● Task statement
Find all lines in the records that include the word "csuepp", and copy them out.

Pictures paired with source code

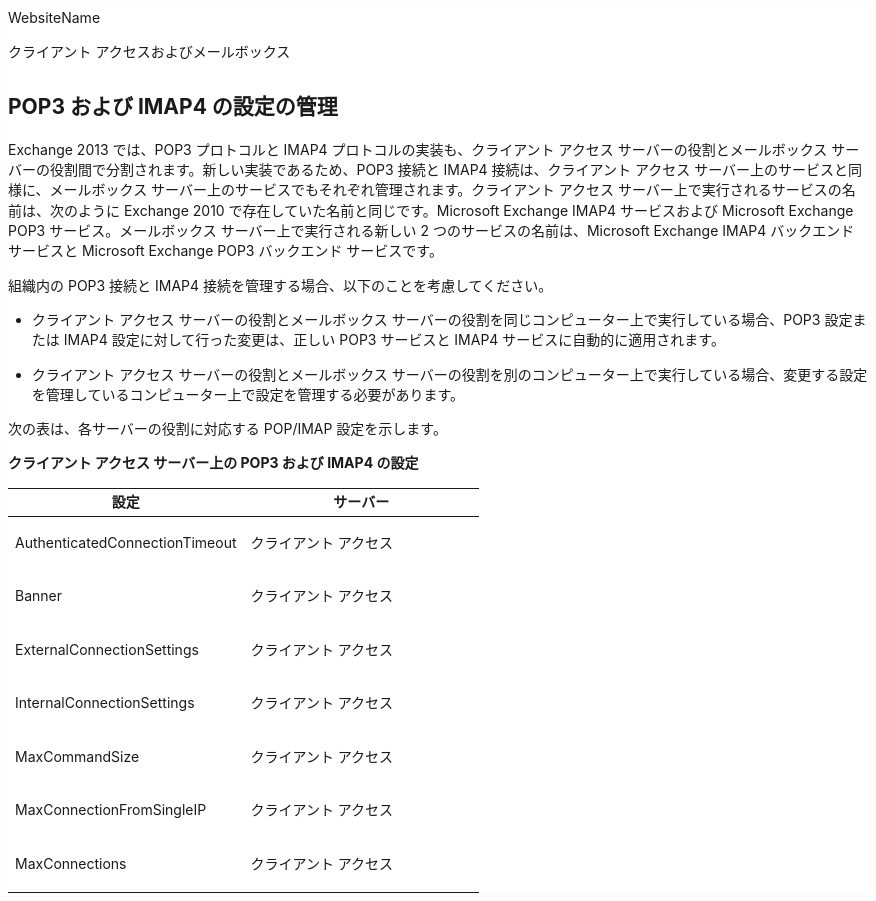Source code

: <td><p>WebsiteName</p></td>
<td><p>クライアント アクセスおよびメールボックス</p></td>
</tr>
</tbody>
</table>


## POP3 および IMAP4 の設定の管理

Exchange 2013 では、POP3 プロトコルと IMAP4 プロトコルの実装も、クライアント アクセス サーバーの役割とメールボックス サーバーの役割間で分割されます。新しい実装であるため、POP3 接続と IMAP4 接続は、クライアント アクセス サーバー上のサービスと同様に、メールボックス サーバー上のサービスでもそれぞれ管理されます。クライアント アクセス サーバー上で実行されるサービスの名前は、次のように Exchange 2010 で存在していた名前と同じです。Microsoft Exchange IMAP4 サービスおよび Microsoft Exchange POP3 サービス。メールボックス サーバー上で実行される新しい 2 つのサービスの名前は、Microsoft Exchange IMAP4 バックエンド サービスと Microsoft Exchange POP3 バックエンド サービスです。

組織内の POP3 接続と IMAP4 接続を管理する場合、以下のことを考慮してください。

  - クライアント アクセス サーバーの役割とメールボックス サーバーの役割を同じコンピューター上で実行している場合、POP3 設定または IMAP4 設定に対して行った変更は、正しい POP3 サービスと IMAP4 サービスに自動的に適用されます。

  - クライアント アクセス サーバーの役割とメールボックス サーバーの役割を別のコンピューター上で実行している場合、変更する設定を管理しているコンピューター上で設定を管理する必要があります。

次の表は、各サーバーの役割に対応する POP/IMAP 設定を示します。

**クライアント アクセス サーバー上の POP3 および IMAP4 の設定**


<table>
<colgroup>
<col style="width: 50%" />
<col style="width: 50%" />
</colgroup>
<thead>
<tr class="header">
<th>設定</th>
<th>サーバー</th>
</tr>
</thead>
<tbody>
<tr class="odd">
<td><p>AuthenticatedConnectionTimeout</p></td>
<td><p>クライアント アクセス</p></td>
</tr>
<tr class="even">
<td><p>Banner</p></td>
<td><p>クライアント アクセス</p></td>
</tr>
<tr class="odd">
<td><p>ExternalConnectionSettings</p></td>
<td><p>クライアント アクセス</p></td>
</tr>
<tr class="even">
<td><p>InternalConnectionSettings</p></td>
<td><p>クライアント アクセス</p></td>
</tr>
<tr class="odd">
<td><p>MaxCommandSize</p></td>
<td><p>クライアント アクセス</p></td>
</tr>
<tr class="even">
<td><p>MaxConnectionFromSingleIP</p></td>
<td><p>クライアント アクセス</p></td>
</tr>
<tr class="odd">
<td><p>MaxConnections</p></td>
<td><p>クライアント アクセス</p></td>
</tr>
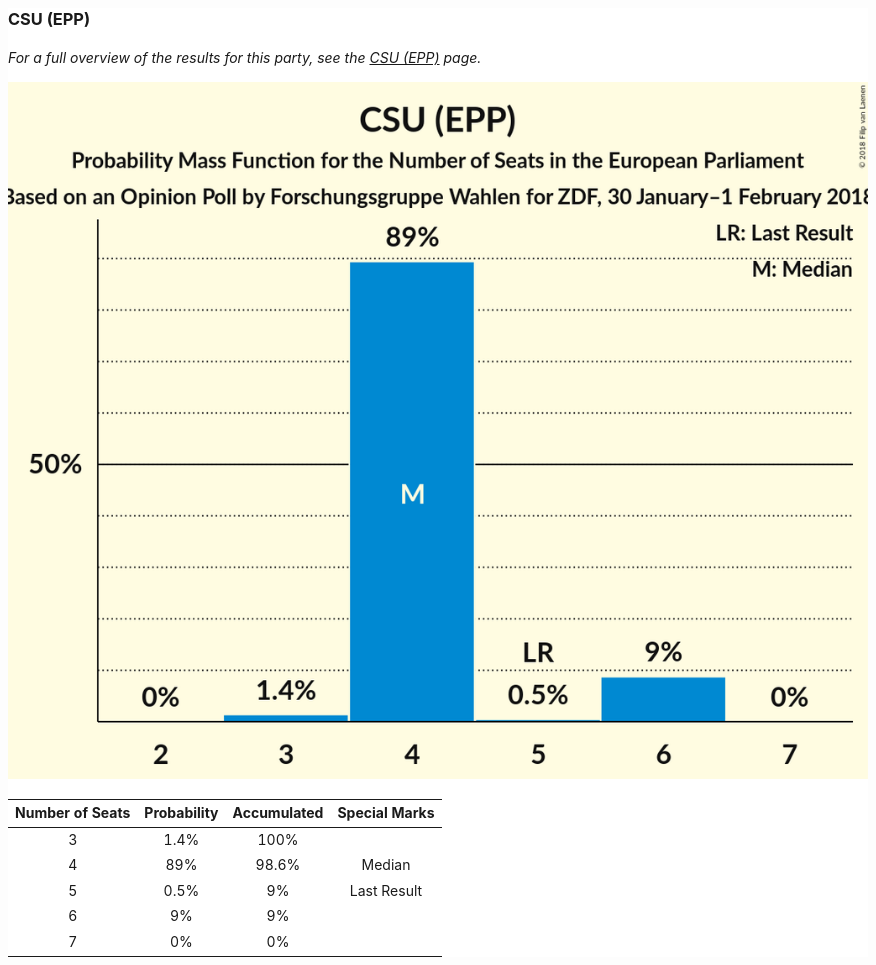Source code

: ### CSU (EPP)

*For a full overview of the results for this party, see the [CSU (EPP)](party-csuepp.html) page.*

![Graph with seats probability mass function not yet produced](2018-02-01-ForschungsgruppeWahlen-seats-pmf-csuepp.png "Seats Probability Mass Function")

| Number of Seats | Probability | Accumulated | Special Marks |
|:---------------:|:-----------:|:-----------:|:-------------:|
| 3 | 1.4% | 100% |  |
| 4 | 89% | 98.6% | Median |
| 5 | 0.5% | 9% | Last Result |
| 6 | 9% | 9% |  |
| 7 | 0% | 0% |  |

● Result
*For a full overview of the results for this party, see the [CSU (EPP)](party-csuepp.html) page.*
![Graph with seats probability mass function not yet produced](2018-02-01-ForschungsgruppeWahlen-seats-pmf-csuepp.png "Seats Probability Mass Function")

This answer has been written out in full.